Filing Chapter 7 Bankruptcy allows the debtor to discharge most of their debts and gives the debtor a "fresh start". Reaffirmation of the debt allows the debtor to keep paying the debt, which would generally have been dischargeable through the Chapter 7 Bankruptcy process, by liquidating the asset and keeping the collateral or the asset (car, motor home, boat or airplane).

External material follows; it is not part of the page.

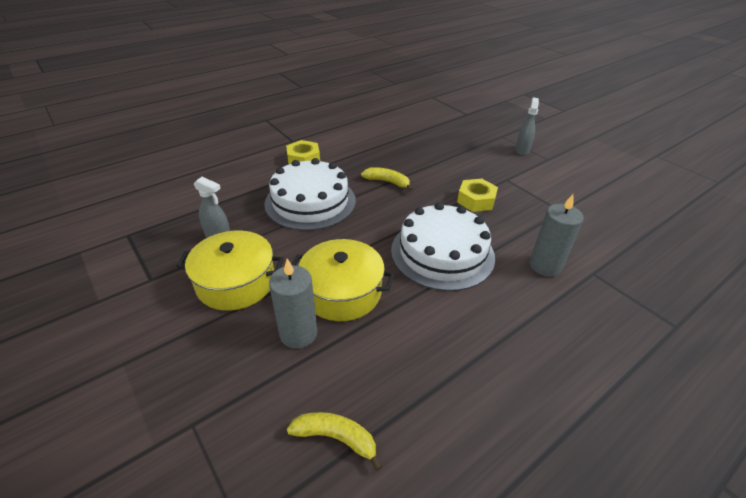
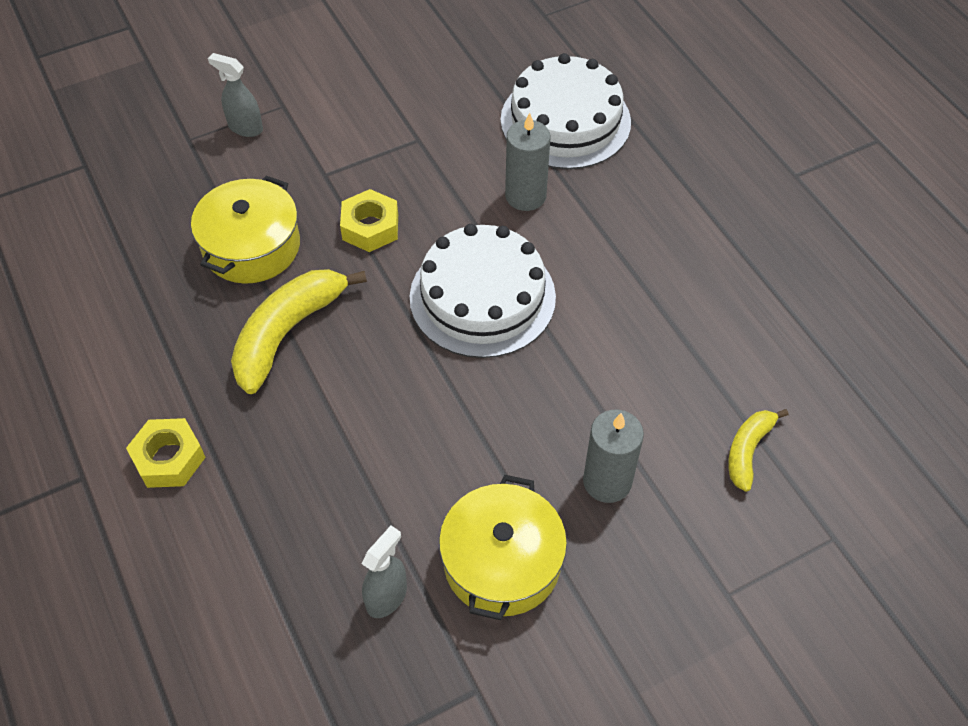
camera: 80 degrees left, 15 degrees up
(310, 202) = (317, 454): white cake -> white cake (565, 121)
(342, 292) = (540, 426): yellow pot -> yellow pot (251, 246)
(387, 182) = (288, 333): yellow banana -> yellow banana, size x1.79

The Bankruptcy Reform Act of 2005 allows a debtor who is filing for Chapter 7 Bankruptcy to complete a reaffirmation agreement before a Chapter 7 bankruptcy discharge is completed or the disclosure statements are received from the debtor's creditors. The Bankruptcy Court must approve all reaffirmation agreements and the debtor may cancel the reaffirmation agreement within 60 days of the signing. Reaffirmation agreements may not be allowed by the Bankruptcy Court if the court determines the debtor would be unable to meet the terms of the new debt payment agreement. Most bankruptcy lawyers argue a reaffirmation agreement should not be signed by the debtor unless the debtor is able to develop more favorable debt repayment options.
If there are assets you would like to retain, it is important to talk to a bankruptcy lawyer. Under certain conditions you may be able to avoid signing a reaffirmation agreement and repay debt on a voluntary basis. All reaffirmation agreements must be signed and completed within 45 days from the date of the Creditor's Meeting.